**Supplied passage:**

A Spatiotemporal Charging Load Forecast of Electric Taxis Based on Travel Probability Matrix

Konferenz: EMIE 2022 - The 2nd International Conference on Electronic Materials and Information Engineering
15.04.2022 - 17.04.2022 in Hangzhou, China

Tagungsband: EMIE 2022

Seiten: 6Sprache: EnglischTyp: PDF

Autoren:
Wan, Qingzhu; Yuan, Xingfu; Jin, Xuejun; Zhang, Yu; Li, Mingyang; Li, Zhixuan (College of Electrical and Control Engineering, North China University of Technology, Beijing, China)

Inhalt:
With the large-scale popularization of electric taxis, their random charging load has gradually formed the characteristics of two-dimensional distribution in time and space. In order to analyze the specific distribution situation of the charging load, it is necessary to accurately describe the travel characteristics of taxis. Therefore, this paper proposes a spatiotemporal charging load forecast method of electric taxis based on travel probability matrix. Firstly, a single electric taxi model and a traffic network model are established respectively, in which the impact of urban road flow on the traffic speed is reflected by a speed-flow model. Secondly, a travel probability matrix is constructed to realize the travel simulation of a single electric taxi. Thirdly, based on above models, the spatiotemporal distribution results of electric taxis charging load in urban areas can be obtained through Monte Carlo simulation. Finally, the effectiveness of the proposed method is verified by taking the actual traffic network in a certain area as an example. The simulation results show that the electric taxis charging load has different distribution characteristics in different functional areas.

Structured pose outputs
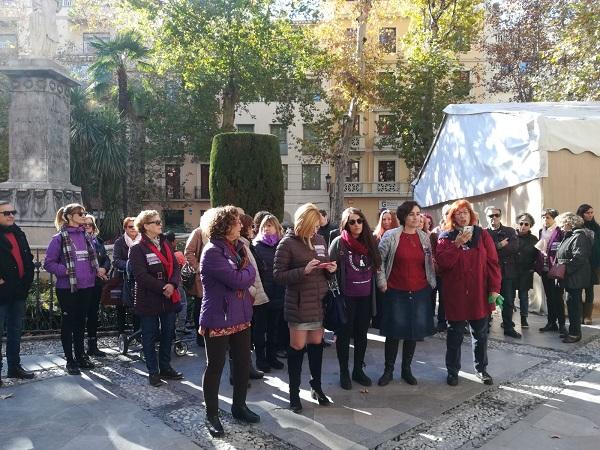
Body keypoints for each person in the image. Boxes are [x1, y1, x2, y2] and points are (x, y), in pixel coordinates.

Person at [199, 206, 260, 437]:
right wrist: (246, 276)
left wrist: (246, 276)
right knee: (215, 367)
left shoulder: (239, 248)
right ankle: (212, 414)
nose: (240, 225)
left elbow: (250, 272)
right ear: (224, 226)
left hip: (241, 315)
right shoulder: (213, 251)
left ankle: (239, 407)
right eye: (235, 222)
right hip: (218, 317)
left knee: (243, 363)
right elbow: (238, 279)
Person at [274, 203, 336, 413]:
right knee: (297, 349)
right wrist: (303, 271)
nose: (316, 230)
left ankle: (316, 387)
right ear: (304, 223)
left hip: (319, 302)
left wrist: (330, 269)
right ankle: (293, 394)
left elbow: (324, 265)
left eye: (318, 226)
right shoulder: (287, 244)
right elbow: (278, 276)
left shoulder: (319, 240)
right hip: (299, 304)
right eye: (313, 226)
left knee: (316, 346)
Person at [437, 199, 502, 386]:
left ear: (471, 215)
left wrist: (495, 289)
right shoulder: (446, 237)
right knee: (454, 335)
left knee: (480, 334)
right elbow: (443, 264)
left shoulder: (482, 235)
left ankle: (481, 369)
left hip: (478, 293)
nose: (463, 216)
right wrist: (456, 244)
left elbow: (492, 263)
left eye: (466, 212)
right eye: (458, 213)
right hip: (455, 294)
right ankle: (452, 371)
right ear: (453, 217)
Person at [376, 201, 436, 386]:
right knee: (394, 332)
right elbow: (379, 261)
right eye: (412, 214)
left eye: (418, 214)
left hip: (419, 291)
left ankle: (406, 369)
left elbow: (428, 262)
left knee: (413, 332)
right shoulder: (391, 236)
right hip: (396, 291)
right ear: (403, 217)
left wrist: (430, 282)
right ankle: (388, 370)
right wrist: (382, 282)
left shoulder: (424, 238)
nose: (416, 217)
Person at [44, 203, 101, 375]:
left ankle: (81, 356)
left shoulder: (87, 236)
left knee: (80, 322)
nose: (84, 216)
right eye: (80, 213)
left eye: (84, 213)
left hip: (87, 286)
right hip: (67, 288)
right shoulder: (58, 238)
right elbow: (48, 263)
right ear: (69, 217)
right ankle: (70, 360)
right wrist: (65, 270)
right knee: (69, 323)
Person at [129, 210, 183, 387]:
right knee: (149, 336)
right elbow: (141, 276)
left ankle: (166, 367)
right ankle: (153, 372)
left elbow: (175, 267)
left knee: (168, 333)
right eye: (156, 222)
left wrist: (172, 285)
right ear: (145, 226)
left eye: (160, 221)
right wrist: (163, 287)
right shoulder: (137, 248)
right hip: (148, 299)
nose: (160, 224)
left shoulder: (165, 243)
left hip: (168, 297)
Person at [329, 208, 381, 389]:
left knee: (361, 334)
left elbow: (377, 265)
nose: (357, 225)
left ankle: (358, 369)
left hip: (366, 297)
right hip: (346, 298)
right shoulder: (339, 243)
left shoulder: (370, 242)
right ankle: (344, 371)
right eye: (352, 222)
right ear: (346, 224)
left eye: (359, 221)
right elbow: (330, 270)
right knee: (344, 335)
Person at [0, 202, 35, 385]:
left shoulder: (18, 232)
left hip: (18, 291)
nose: (11, 215)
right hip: (1, 292)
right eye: (6, 212)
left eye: (13, 212)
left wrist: (27, 279)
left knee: (15, 331)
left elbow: (27, 257)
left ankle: (14, 367)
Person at [252, 214, 286, 371]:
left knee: (274, 328)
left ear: (277, 228)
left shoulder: (282, 245)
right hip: (262, 294)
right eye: (264, 226)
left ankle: (272, 357)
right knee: (260, 329)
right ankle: (261, 359)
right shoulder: (256, 246)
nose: (266, 228)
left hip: (279, 292)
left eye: (270, 225)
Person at [555, 212, 592, 343]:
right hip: (570, 276)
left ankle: (575, 333)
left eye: (561, 224)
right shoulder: (570, 235)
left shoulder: (579, 236)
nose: (560, 227)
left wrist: (565, 269)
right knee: (571, 304)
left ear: (568, 223)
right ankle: (572, 331)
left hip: (575, 277)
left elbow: (579, 257)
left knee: (574, 306)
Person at [485, 206, 521, 338]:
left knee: (508, 301)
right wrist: (500, 245)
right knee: (488, 300)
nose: (494, 218)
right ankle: (485, 325)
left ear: (500, 216)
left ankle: (508, 326)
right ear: (487, 217)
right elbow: (484, 252)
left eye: (496, 215)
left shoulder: (510, 231)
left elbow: (514, 248)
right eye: (491, 216)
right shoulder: (484, 233)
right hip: (489, 272)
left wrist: (493, 248)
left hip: (507, 271)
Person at [239, 214, 268, 378]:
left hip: (256, 295)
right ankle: (241, 372)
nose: (253, 230)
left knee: (252, 335)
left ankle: (248, 367)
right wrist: (253, 292)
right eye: (251, 226)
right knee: (246, 338)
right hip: (250, 297)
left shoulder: (247, 245)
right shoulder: (240, 246)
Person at [83, 214, 111, 357]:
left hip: (97, 283)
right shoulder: (79, 241)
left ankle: (93, 345)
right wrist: (96, 270)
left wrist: (104, 269)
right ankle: (80, 348)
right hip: (85, 283)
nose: (88, 226)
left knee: (93, 314)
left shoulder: (98, 241)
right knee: (83, 315)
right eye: (85, 224)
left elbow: (106, 259)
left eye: (90, 224)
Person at [535, 209, 566, 335]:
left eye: (548, 217)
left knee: (558, 297)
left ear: (554, 218)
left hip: (556, 268)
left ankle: (562, 324)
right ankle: (551, 322)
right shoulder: (541, 230)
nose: (545, 220)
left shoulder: (560, 231)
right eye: (543, 217)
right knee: (549, 297)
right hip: (545, 267)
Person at [112, 217, 141, 334]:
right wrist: (131, 265)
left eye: (135, 226)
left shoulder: (142, 241)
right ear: (125, 228)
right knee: (121, 307)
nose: (133, 229)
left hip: (138, 278)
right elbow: (116, 260)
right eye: (130, 226)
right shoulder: (119, 242)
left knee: (138, 305)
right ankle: (121, 333)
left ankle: (137, 332)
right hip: (122, 278)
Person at [184, 215, 208, 347]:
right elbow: (188, 251)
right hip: (201, 277)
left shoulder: (217, 233)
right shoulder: (198, 232)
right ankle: (200, 337)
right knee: (200, 306)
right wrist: (198, 267)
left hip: (214, 276)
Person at [576, 204, 600, 324]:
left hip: (592, 264)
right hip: (580, 264)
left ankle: (587, 316)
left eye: (591, 212)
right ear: (581, 214)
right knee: (578, 288)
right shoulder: (577, 228)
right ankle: (579, 315)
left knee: (589, 289)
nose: (590, 215)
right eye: (587, 213)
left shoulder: (597, 227)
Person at [514, 213, 539, 329]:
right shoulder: (511, 236)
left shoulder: (534, 239)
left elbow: (538, 256)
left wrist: (532, 268)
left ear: (530, 226)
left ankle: (524, 319)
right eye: (521, 223)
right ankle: (507, 319)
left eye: (526, 224)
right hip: (511, 271)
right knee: (509, 296)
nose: (523, 226)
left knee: (523, 296)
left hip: (525, 272)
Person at [165, 231, 189, 334]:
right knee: (182, 303)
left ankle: (169, 327)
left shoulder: (162, 253)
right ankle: (181, 326)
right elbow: (186, 267)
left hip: (165, 284)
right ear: (173, 241)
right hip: (177, 282)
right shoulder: (178, 254)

**Activity 1:** Rewrite the paragraph of the electric taxi abstract that begins "With the large-scale popularization of electric taxis" as a short list that keeps its main facts.
**Activity 2:**
Answer these questions from the electric taxi abstract page:
(a) In which city and on which dates was the conference held?
(b) How many pages does the paper have?
(c) Which model reflects how urban road flow affects traffic speed?
**Activity 3:** Give the stretch of the electric taxi abstract page from "Seiten: 6Sprache: EnglischTyp: PDF" through "Technology, Beijing, China)" again, swapping "Control Engineering" for "Automation".

**Task solution 1:**
- As electric taxis spread widely, their random charging load has come to vary across both time and space.
- Analyzing how this load is distributed requires an accurate description of taxi travel characteristics.
- The paper proposes a method for forecasting the charging load of electric taxis in time and space, based on a travel probability matrix:
  1. A single electric taxi model and a traffic network model are built. A speed-flow model shows how urban road flow affects traffic speed.
  2. A travel probability matrix is built to simulate the travel of a single electric taxi.
  3. Monte Carlo simulation then gives the distribution of the charging load across time and space in urban areas.
  4. The method is tested on the actual traffic network of a certain area.
- The results show that the charging load is distributed differently in different functional areas.

**Task solution 2:**
(a) Hangzhou, China, from 15.04.2022 to 17.04.2022.
(b) 6 pages.
(c) A speed-flow model.

**Task solution 3:**
Seiten: 6Sprache: EnglischTyp: PDF

Autoren:
Wan, Qingzhu; Yuan, Xingfu; Jin, Xuejun; Zhang, Yu; Li, Mingyang; Li, Zhixuan (College of Electrical and Automation, North China University of Technology, Beijing, China)